Toutes les œuvres et projets d’œuvres bénéficiaires d’un soutien financier automatique ou sélectif du CNC :

  • Toute œuvre cinématographique, long et court métrage (fiction, documentaire, animation), à toute étape de sa conception, de sa production ou de ses différentes diffusions si elle est bénéficiaire à ce titre d’une aide sélective ou automatique du CNC – par exemple :
    aides à l’écriture, au scénario, au développement, à la pré-production, à la production, aux nouvelles technologies en production, etc. ;
    aides à la distribution ; aides à l’édition vidéo, physique et en ligne ;
    aides à la numérisation de film du patrimoine.
    nota : l’agrément (des investissements et de production) en tant que procédure de décision d’octroi d’aide est également soumis à l’obligation d’immatriculation ISAN
     
  • Toute œuvre audiovisuelle, unitaire et série (fiction, documentaire, animation) à toute étape de sa conception, de sa production ou de ses différentes diffusions si elle est bénéficiaire à ce titre d’une aide sélective ou automatique du CNC – par exemple :
    aides à l’écriture, au scénario, au développement, au pilote, à la pré-production, à la production, aux nouvelles technologies en production, etc.
  • Toute œuvre « multimédia » à toute étape de sa conception, de sa production ou de ses différentes diffusions si elle est bénéficiaire à ce titre d’une aide sélective ou automatique du CNC, sous réserve des restrictions liées à la nature des œuvres – sont concernées :
    - pour les aides au jeu vidéo (FAJV) : les aides à la création de propriétés intellectuelles ;
    - pour les aides à la création artistique multimédia (DICREAM) : les projets qui relèvent d’une œuvre audiovisuelle ;
    - pour les aides aux nouveaux médias : toutes les aides et œuvres.

 

Qui fournit le n° ISAN au CNC ? Quand ?

Le bénéficiaire de l’aide fournit le n° ISAN au CNC

  • Le CNC demandera le n° ISAN au bénéficiaire après la décision d’aide (sauf agrément cinéma où c’est le début de la procédure qui entraîne l’obligation) et, dans tous les cas, avant tout versement de l’aide ;
  • Si l’œuvre est déjà immatriculée, le bénéficiaire de l’aide indique le n° ISAN de l’œuvre au CNC ;
  • Si l’œuvre n’est pas immatriculée, le bénéficiaire se retourne vers le producteur de l’œuvre pour obtenir le n° ISAN ou immatricule lui-même l’œuvre ou ses versions s’il est détenteur des droits.

 

Qui immatricule l’œuvre ? Quelle immatriculation ?

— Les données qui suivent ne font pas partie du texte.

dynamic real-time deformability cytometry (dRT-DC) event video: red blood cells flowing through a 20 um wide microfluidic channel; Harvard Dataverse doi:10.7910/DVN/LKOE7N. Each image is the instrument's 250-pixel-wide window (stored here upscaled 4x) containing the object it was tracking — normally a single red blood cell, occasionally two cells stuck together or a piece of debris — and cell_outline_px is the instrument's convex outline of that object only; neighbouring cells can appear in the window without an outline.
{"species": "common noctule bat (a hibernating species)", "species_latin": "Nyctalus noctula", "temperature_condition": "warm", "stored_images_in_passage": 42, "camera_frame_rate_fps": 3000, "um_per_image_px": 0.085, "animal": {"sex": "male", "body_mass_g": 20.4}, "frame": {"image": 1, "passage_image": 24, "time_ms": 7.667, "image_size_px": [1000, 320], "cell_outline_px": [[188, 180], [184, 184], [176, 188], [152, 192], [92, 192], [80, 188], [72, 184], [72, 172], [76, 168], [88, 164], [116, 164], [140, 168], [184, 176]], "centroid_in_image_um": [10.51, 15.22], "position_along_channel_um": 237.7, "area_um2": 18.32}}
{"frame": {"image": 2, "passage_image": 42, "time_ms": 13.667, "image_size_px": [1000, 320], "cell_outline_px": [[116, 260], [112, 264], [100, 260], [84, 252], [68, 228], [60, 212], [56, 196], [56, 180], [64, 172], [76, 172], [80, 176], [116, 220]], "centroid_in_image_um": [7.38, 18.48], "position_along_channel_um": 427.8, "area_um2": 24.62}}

Le détenteur des droits immatricule l’œuvre ou ses versions

  • Le producteur détenteur des droits d’une œuvre est par principe le déclarant pour ce qui concerne l’ISAN relatif à cette œuvre
    - Il immatricule l’œuvre avec un n° ISAN
    - Pour les seuls projets au stade de l’écriture ou du développement, il immatricule le projet d’œuvre en ISAN in-DEV (immatriculation provisoire donnée à un projet d’œuvre), qu’il confirmera en n° ISAN définitif dès la mise en production ;
    Nota :
    - le producteur délégué en cas de co-production ;
    - l’association ou l’organisme détenteur des droits si autres types de production ;
    - le responsable du studio de développement ou l’éditeur du jeu vidéo.
     
  • L’auteur, pour les seuls cas d’aides attribuées en l’absence de producteur (aides à l’écriture, à la création artistique, à la maquette)
    - Il immatricule l’œuvre avec un n° ISAN in-DEV, que le producteur confirmera en n° ISAN si l’œuvre se réalise :
    Nota :
    - l’un des auteurs, en cas de co-auteurs ;
    - en cas de co-auteurs, par défaut le déposant de la demande d’aide.
     
  • Le distributeur de films pour la/les version(s) française(s) de films étrangers qu’il distribue et pour les versions sous-titrées pour sourds-malentendants et audio-décrites qu’il distribue
    - Il immatricule l’œuvre avec un n°V-ISAN pour chacune de ces versions à partir du n° ISAN de l’œuvre ;
    - il pourra en tant que de besoin demander lui-même le n°ISAN de l’œuvre si celle-ci n’a pas encore été immatriculée par le producteur ;
     
  • L’éditeur vidéo pour l’édition physique (DVD, Blu-ray) et en ligne (vidéo à la demande) pour la/les versions vidéo de l’œuvre qu’il édite (dont les versions sous-titrées pour sourds-malentendants et audio-décrites)
    - Il immatricule l’œuvre avec un n° V-ISAN pour chacune de ces versions à partir du n° ISAN de l’œuvre ;
    - il pourra en tant que de besoin demander lui-même le n°ISAN de l’œuvre si celle-ci n’a pas encore été immatriculée par le producteur ;

    Nota : l’existence d’un N° ISAN (identifiant de l’œuvre) avant l’enregistrement d’un V-ISAN (identifiant d’une version d’œuvre) est un prérequis. Cependant si la demande n’a pas été faite et que le distributeur ou l’éditeur vidéo en a besoin rapidement, il peut la faire lui-même. L’ISAN sera cependant susceptible d’être réattribué au producteur dès que celui-ci se manifestera.

 

Comment se fait l’immatriculation ? Quel en est le coût ?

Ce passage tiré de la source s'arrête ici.